__INFORMATION SHOWN__
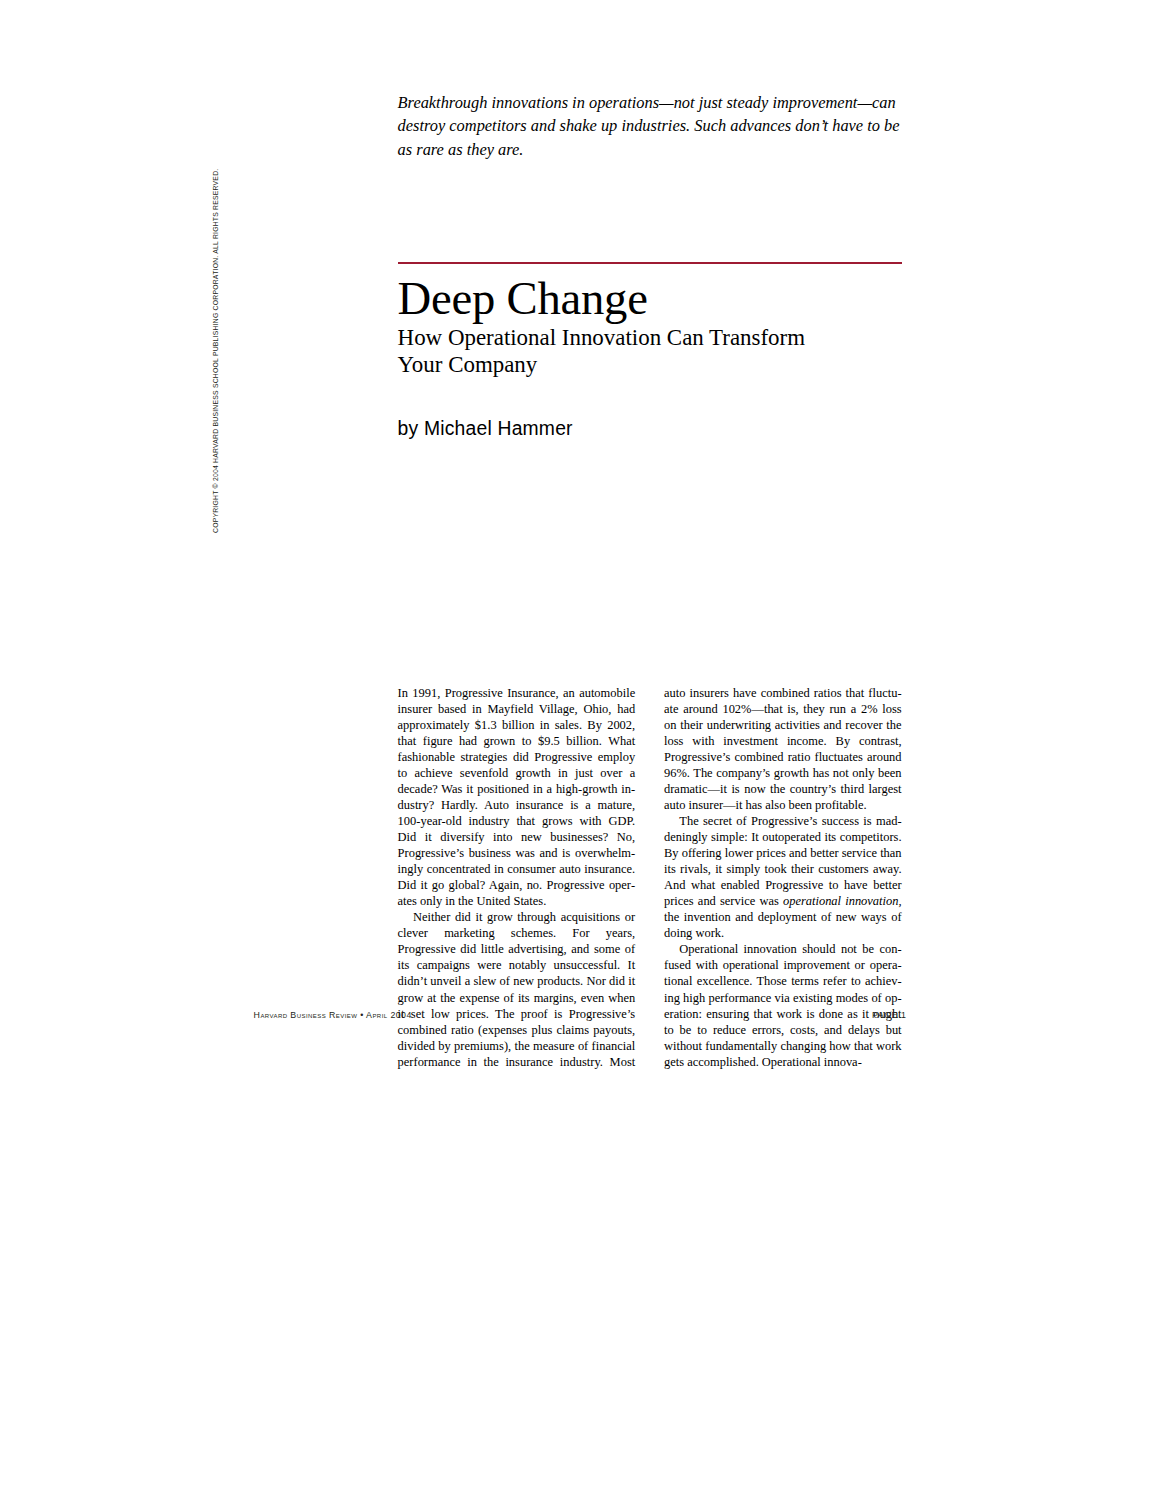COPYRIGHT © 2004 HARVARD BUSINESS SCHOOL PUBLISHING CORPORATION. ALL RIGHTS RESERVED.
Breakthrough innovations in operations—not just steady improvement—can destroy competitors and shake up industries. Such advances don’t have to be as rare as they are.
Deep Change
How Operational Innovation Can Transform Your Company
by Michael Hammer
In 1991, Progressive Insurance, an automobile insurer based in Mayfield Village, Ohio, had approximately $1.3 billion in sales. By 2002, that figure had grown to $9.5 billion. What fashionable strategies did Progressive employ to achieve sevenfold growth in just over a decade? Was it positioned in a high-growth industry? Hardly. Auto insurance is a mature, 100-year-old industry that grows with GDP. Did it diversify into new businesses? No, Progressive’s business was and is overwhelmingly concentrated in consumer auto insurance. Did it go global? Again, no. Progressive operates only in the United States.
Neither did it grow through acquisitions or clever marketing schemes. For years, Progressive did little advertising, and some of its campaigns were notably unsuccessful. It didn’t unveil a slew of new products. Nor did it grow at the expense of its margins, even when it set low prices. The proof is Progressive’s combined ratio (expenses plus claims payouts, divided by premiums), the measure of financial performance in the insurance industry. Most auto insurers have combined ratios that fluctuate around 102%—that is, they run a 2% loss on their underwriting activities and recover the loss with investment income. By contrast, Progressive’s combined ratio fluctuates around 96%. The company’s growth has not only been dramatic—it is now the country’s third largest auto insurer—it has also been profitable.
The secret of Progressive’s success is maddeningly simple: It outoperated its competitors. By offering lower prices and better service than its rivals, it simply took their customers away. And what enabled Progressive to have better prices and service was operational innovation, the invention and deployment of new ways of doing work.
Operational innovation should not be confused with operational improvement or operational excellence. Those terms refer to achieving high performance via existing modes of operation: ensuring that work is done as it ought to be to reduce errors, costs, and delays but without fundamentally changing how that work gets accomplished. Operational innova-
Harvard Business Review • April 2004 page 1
...
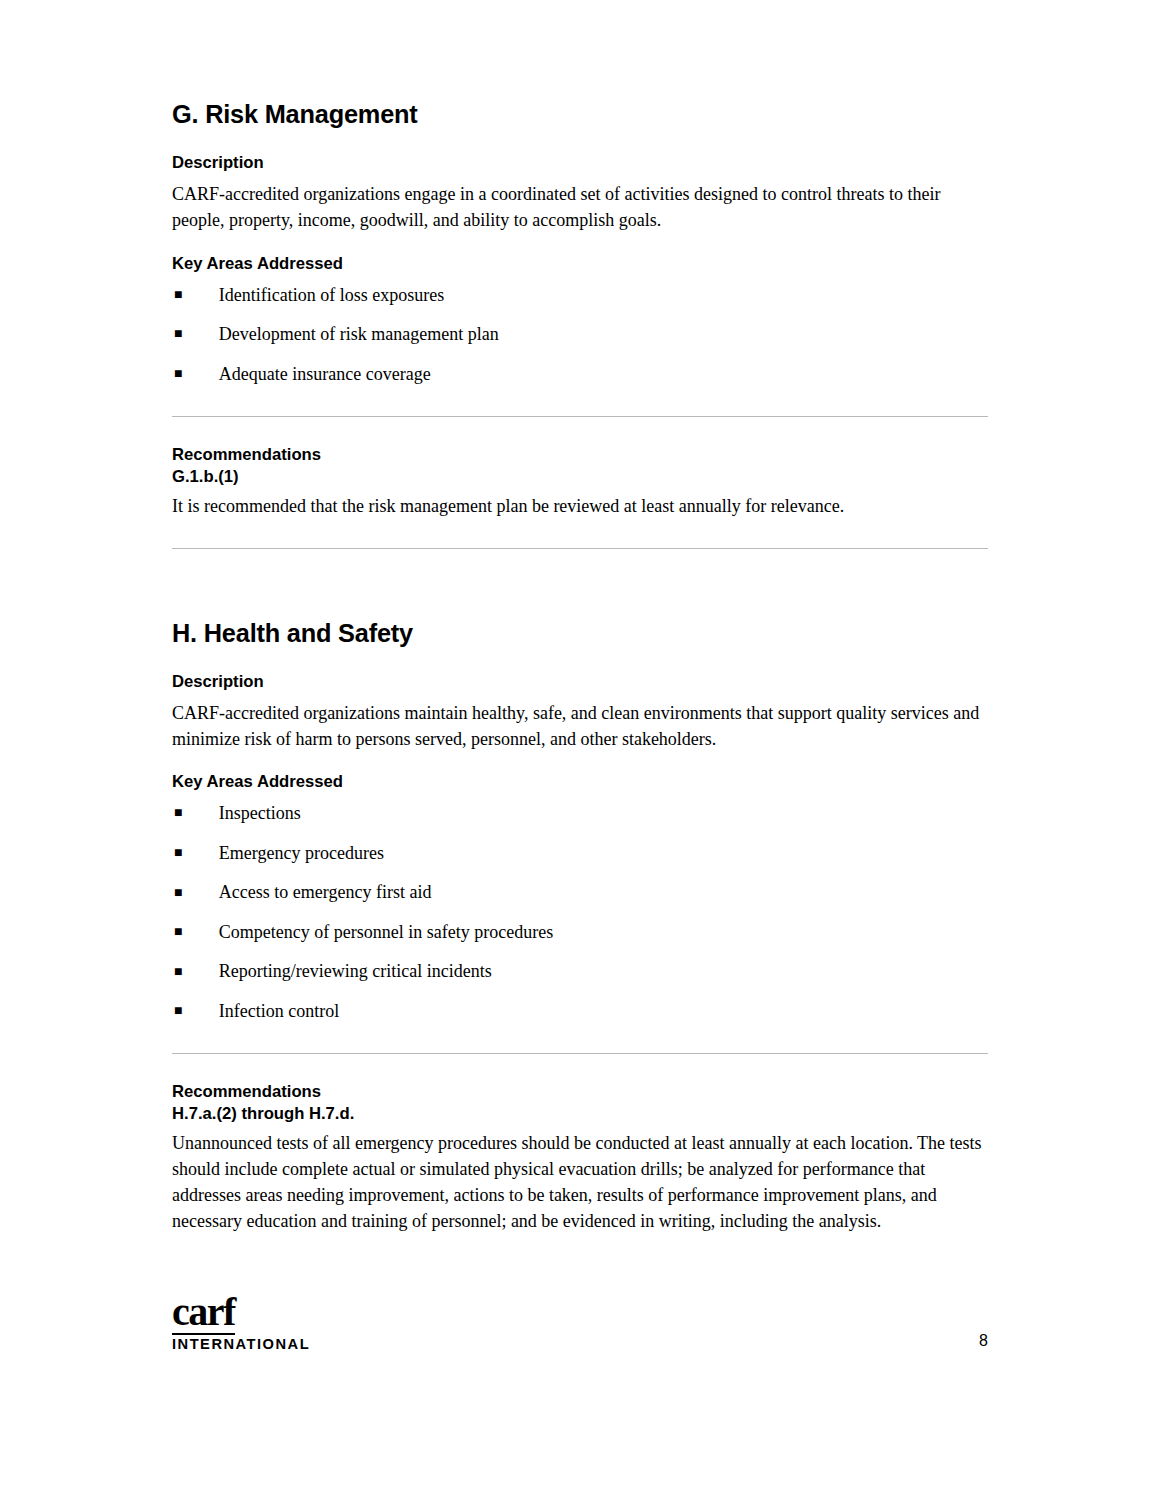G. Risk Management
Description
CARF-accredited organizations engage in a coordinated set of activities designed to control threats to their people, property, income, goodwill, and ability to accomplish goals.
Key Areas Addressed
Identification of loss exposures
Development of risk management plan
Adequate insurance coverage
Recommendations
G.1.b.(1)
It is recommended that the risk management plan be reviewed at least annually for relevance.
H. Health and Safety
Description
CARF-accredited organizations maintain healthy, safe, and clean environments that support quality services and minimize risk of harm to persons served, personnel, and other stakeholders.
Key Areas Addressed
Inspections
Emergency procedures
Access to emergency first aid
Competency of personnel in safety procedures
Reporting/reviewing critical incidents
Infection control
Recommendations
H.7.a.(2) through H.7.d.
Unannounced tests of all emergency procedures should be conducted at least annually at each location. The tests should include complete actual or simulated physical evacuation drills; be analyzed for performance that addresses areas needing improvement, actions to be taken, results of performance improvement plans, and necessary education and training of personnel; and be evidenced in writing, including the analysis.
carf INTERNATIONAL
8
---
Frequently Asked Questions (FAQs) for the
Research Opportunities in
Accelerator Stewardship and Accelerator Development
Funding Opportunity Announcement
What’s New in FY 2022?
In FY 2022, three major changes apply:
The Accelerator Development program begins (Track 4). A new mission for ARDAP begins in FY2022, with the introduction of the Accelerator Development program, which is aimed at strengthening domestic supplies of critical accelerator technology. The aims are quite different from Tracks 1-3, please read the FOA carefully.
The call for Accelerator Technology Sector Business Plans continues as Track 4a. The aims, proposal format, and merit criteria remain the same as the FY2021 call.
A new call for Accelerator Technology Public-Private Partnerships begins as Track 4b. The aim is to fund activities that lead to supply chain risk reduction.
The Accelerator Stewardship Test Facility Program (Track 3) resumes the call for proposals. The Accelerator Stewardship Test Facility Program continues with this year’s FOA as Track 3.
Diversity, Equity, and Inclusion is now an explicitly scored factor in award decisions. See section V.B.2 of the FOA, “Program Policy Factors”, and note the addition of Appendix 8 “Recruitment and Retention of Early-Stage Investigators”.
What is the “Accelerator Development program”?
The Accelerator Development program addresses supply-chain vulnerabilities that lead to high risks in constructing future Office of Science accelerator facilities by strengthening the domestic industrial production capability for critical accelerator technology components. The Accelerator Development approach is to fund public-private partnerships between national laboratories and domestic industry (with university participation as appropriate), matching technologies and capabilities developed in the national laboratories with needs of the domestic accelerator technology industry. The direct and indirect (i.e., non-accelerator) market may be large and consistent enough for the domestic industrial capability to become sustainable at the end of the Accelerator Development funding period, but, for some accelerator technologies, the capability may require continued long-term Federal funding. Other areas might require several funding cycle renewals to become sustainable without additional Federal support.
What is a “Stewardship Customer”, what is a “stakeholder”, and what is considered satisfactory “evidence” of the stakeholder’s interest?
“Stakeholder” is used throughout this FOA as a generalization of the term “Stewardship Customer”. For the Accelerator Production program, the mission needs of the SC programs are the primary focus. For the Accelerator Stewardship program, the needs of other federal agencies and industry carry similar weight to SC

__WORK INSTRUCTION__
From the material above, retype precisely the lines between the line holding "The Accelerator Development program addresses" and the line holding "the stakeholder’s interest?", inclusive, and nothing beyond them.

__RESULT BELOW__
The Accelerator Development program addresses supply-chain vulnerabilities that lead to high risks in constructing future Office of Science accelerator facilities by strengthening the domestic industrial production capability for critical accelerator technology components. The Accelerator Development approach is to fund public-private partnerships between national laboratories and domestic industry (with university participation as appropriate), matching technologies and capabilities developed in the national laboratories with needs of the domestic accelerator technology industry. The direct and indirect (i.e., non-accelerator) market may be large and consistent enough for the domestic industrial capability to become sustainable at the end of the Accelerator Development funding period, but, for some accelerator technologies, the capability may require continued long-term Federal funding. Other areas might require several funding cycle renewals to become sustainable without additional Federal support.
What is a “Stewardship Customer”, what is a “stakeholder”, and what is considered satisfactory “evidence” of the stakeholder’s interest?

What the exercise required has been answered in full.